Formal Opinion 503’s focus on the sending counsel’s responsibility, as opposed to that of the receiving counsel, is consistent with the 2002 amendment to ABA Model Rule 4.4(b) with respect to the duties of the unintended recipient of information relating to the representation of a client. Prior to 2002, the unintended recipient’s ethical obligations were to refrain from reading the document, notify the sender, and abide by the sender’s instructions. The 2022 amendment of Rule 4.4 limited the unintended recipient’s ethical obligation to only that of notifying the sender. See ABA Model Rule 4.4(b); ABA Formal Op. 05-437 (“Inadvertent Disclosure of Confidential Information: Withdraw of Formal Op. 92-368 (Nov. 10, 1992)”) (Oct. 1, 2005). As such, greater responsibility is placed on the sender to take care not to misdirect the communications in the first place.

As to the exceptions to this implied authorization to “reply all,” Formal Opinion 503 noted that an express oral or prominent written instruction from the sending counsel to receiving counsel that receiving counsel is not to send a “reply all” email that includes the client will eliminate any suggestion that the sending counsel has impliedly authorized such direct communication with the client. See ABA Formal Op. 503, at 4. The Opinion also noted that this implicit authorization for the receiving counsel to “reply all” should be limited to email and other group electronic communications. See id., at 4. In other words, the same implicit authority is not present if the sending counsel carbon copies their client on a traditional paper letter.

And again, some jurisdictions disagree with the position taken by ABA Formal Op. 503 with respect to the sending counsel impliedly authorizing the receiving counsel’s direct communication with the carbon copied client via a “reply all” response email. For example, Kentucky Bar Association Ethics Opinion E-442 (Nov. 17, 2017) took the opposite approach: “A lawyer who, without consent, takes advantage of ‘reply all’ to correspond directly with a represented party violates Rule 4.2. Further, showing a ‘cc’ to the client on an email, without more, cannot reasonably be regarded as consent to communicate directly with the client.” See KBA E-442, at 1–2. The KBA Opinion also cautioned that the sending counsel, without the client’s express or implied consent, may be violating Rule 1.6’s duty of confidentiality when copying the client because doing so provides the following information to the receiving counsel: “1) the identity of the client; 2) the client received the email including attachments, and 3) in the case of a corporate client, the individuals the lawyer believes are connected to the matters and the corporate client’s decision makers.” Id., at 2.

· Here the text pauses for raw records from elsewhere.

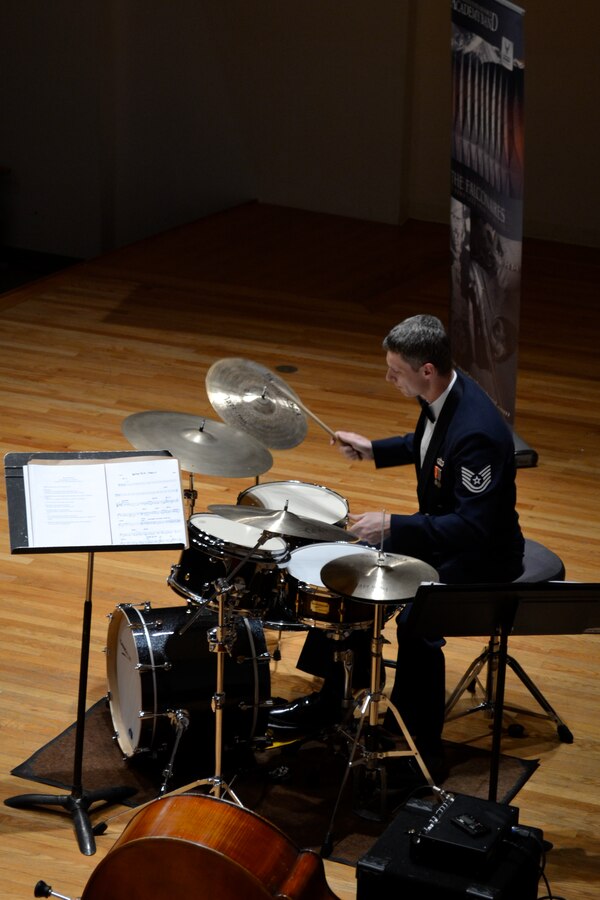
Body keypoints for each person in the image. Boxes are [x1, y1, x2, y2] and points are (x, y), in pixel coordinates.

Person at [268, 314, 524, 778]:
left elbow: (473, 526)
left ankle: (418, 748)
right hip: (447, 537)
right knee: (351, 575)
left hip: (483, 556)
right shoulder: (443, 393)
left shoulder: (478, 431)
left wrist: (395, 525)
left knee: (414, 623)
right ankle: (333, 699)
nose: (388, 378)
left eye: (395, 371)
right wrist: (375, 450)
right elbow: (428, 445)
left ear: (427, 369)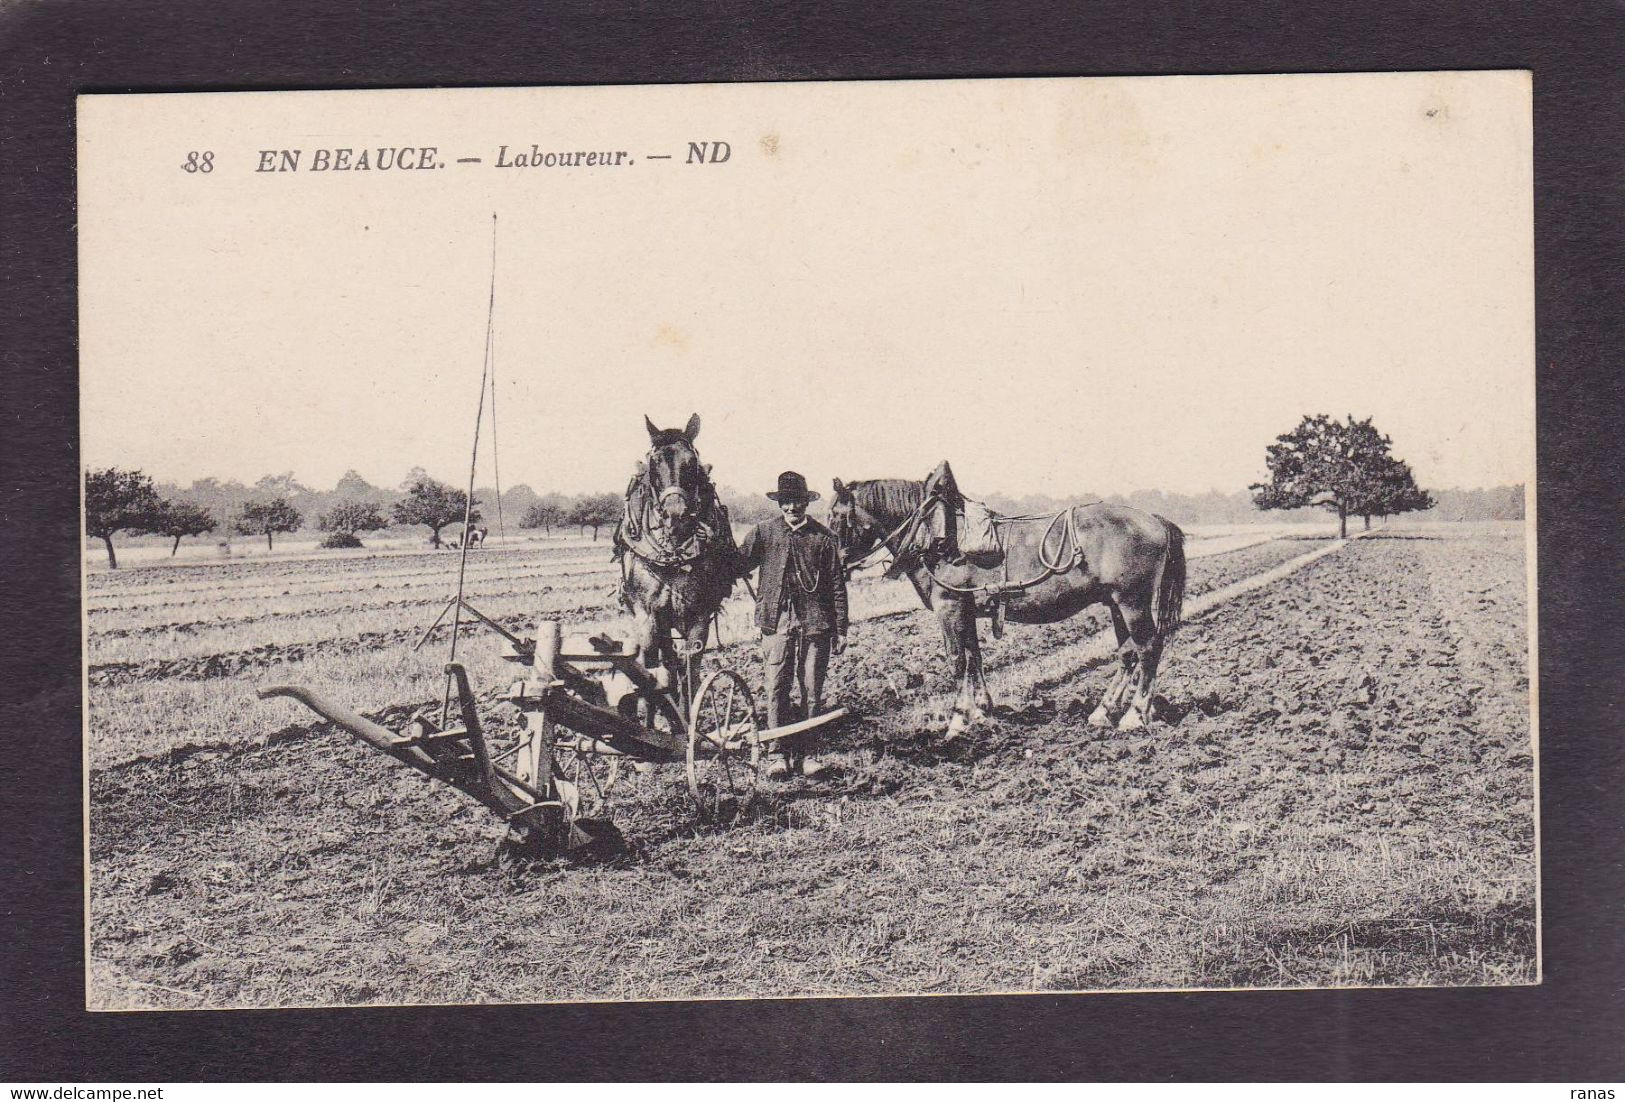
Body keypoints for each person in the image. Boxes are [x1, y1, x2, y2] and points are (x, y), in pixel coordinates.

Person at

Perhaps the lesson behind both of these ABA Formal Ethics Opinions addressing Rule 4.2 is this: it has always been true that a lawyer should pause whenever wanting to communicate directly with a person represented by counsel. But there are grey areas in the application of this Rule, and different jurisdictions interpret the Rule differently. Some jurisdictions would follow ABA Formal Opinion 502 and apply Rule 4.2 to self-representing lawyers, while other jurisdictions would not. Some jurisdictions would follow ABA Formal Opinion 503 and maintain that, generally speaking, a sending counsel who copies their client on an email has impliedly authorized the receiving counsel to send a “reply all” response email, while other jurisdictions would not. As such, when a lawyer finds themself in these grey areas, it is important to determine how the applicable jurisdiction applies Rule 4.2. Finally, if all else fails, the lawyer can always attempt to secure the explicit consent of opposing counsel to allow for direct communication with opposing counsel’s client, with such consent preferably confirmed in writing to eliminate any confusion.